Task instructions: Whenever the word "your" turns up in a line of the data below, copy that line.

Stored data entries
* * * *

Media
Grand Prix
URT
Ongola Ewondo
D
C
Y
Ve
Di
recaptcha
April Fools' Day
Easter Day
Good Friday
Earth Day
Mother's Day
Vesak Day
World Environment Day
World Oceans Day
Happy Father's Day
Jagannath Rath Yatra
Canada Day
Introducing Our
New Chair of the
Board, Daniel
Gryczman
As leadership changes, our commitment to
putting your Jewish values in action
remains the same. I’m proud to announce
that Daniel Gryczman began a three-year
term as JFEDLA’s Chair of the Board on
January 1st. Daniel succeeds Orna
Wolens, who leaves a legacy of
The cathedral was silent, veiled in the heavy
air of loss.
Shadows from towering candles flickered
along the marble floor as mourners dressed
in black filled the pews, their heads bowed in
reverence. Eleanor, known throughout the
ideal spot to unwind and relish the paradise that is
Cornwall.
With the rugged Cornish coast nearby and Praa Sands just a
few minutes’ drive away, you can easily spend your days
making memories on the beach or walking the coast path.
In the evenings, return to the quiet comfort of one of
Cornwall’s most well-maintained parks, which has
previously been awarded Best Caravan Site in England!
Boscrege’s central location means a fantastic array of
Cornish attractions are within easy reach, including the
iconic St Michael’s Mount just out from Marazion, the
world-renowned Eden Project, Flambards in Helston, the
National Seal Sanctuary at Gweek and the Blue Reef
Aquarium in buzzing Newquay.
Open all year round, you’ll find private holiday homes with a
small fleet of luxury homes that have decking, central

* * * *

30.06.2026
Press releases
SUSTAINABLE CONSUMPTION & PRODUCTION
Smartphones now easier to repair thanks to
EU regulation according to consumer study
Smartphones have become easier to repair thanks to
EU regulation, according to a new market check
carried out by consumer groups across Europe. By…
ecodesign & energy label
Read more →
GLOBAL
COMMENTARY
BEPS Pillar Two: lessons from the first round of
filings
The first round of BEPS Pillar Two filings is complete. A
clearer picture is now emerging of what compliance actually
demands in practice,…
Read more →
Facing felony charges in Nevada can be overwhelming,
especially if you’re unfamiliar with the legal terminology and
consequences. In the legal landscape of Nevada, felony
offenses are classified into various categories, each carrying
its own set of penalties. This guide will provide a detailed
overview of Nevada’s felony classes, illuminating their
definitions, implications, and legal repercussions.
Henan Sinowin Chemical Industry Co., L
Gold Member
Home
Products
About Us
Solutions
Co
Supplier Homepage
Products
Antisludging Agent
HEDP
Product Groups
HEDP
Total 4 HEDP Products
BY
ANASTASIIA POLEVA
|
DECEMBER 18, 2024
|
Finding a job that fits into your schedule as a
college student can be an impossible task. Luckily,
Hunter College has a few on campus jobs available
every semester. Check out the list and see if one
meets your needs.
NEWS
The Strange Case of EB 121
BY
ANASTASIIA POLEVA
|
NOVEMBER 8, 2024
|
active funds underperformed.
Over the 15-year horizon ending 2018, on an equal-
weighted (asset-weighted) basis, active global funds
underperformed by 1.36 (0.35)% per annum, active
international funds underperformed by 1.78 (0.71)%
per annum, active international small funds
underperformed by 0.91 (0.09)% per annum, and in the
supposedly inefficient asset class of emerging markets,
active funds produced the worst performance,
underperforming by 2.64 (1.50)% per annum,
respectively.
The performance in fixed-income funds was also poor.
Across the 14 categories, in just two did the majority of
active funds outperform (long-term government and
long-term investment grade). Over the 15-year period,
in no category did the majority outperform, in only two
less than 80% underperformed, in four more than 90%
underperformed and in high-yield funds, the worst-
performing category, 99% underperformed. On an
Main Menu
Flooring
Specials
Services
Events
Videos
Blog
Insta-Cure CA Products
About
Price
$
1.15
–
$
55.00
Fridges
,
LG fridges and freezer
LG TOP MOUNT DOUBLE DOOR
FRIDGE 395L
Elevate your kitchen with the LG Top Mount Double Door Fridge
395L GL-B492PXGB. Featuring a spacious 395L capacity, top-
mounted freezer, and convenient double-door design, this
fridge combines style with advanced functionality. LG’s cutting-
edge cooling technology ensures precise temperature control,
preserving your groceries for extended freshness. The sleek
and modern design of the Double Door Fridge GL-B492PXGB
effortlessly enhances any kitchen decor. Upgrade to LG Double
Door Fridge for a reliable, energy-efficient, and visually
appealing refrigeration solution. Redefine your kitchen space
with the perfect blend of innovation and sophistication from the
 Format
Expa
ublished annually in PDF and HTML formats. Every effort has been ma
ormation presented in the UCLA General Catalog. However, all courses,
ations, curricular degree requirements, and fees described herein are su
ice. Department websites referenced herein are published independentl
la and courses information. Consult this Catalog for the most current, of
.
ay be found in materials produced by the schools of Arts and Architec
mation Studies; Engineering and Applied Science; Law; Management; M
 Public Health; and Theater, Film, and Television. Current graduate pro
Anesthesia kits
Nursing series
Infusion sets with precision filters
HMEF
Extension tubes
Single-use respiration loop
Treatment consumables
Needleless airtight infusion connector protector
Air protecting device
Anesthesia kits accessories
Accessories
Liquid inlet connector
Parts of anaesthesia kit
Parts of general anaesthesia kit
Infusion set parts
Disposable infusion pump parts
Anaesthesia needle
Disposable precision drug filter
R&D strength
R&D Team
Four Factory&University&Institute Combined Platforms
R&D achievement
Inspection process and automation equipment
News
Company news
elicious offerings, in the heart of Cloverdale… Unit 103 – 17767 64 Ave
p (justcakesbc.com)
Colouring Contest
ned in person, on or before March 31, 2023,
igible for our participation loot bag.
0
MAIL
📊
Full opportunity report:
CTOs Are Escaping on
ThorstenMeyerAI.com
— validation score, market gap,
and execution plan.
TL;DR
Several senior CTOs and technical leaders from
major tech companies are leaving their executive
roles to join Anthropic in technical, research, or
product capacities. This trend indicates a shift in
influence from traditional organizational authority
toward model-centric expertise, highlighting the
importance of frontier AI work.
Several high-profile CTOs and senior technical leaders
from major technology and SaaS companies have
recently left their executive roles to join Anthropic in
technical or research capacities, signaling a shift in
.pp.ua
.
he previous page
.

* * * *

Solution to this task:
putting your Jewish values in action
few minutes’ drive away, you can easily spend your days
Finding a job that fits into your schedule as a
meets your needs.
Elevate your kitchen with the LG Top Mount Double Door Fridge
preserving your groceries for extended freshness. The sleek
appealing refrigeration solution. Redefine your kitchen space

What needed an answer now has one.